マネーフォワード 代表取締役社長CEOの辻庸介氏

個人ユーザーの声を受けたサービスを

 辻氏は、「マネーフォワード ME」を運営してきた12年間の間に、さまざまなユーザーの声を受けたという。

 たとえば、ユーザーのうち88.4%がお金について何らかの不安を持っているという。また、67.2%のユーザーが、生命保険や個人年金保険に関する知識がほとんどないという調査もあるという。

 一方で、82.4%のユーザーがポイントサービスを積極的に利用しているとしており、改善検討を進めてきたが「やりたかったことの世界には全然届いていない」と自社だけでの取り組みだけではなかなか進展しなかったという。

 辻氏は「最適な金融サービスを自社だけで提供するには時間がかかる。テクノロジーやものづくりの分野は得意だが、金融サービスを作るところには経験がなくなかなか難しかった」とし、実際にOliveを触ってみて「一連の流れやオープンなサービスである点が、ユーザーとしてもメリットが大きいと感じた」と、今回の提携の意義をコメントする。

 連携では、マネーフォワード MEにOliveの機能を埋め込んでいく形を検討しているといい、先述の振込機能や、カード利用時にすぐに家計簿に反映される機能、事前に借り入れ可能金額がわかる機能、マネーフォワード MEの利用実績に基づいてVポイントが付与されるサービスなどがアイデアとして挙がっている。
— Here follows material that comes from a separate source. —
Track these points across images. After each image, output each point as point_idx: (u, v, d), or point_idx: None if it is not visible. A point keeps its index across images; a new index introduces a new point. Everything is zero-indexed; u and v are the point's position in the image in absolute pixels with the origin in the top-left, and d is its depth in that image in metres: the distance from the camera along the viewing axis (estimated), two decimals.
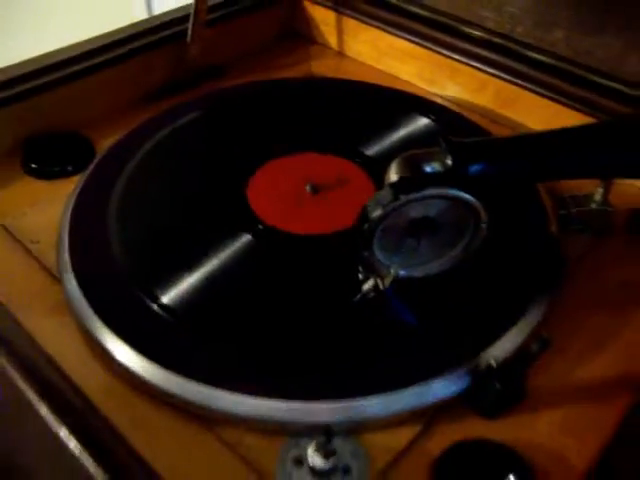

 また、家計管理や返済計画、資産運用などをAIがアドバイスしてくれる機能などAIを活用する機能も検討されている。

1つのアプリに集約するかたちではない

両方のブランドは残る見通し

 サービスの展開について、マネーフォワード カンパニー執行役員 マネーフォワードホームカンパニーCOOの木村友彦氏は「どちらか1つというわけではなく、どのプラットフォームでも提供できるサービスとして考えている。ユーザー目線で見たときのサービスを検討する」とコメント。

 また、新会社の名称について辻氏は「未定」と回答。一方、サービスのブランドについて「マネーフォワード ME」と「Olive」のブランドは残るとしている。ビジネスモデルについては、「今後両社で検討していく」(木村氏)としている。

 個人向け事業について辻氏は「10年間やってきた中で本当に収益化が難しいと正直思っている」と説明。一方で「結構環境が変わってきた。金利がない世界から金利がある世界になり、資産運用をやるようになり、かなり個人のお金が動く環境に変わった」とし、今回の提携で「色々な面白いサービスができるのではないかと、個人的には(マネーフォワードの)12年間で一番わくわくしている」とし、提携への期待を寄せた。

 なお、2社では今後、個人向けだけでなく個人事業主向けや法人向けの提携も検討しているという。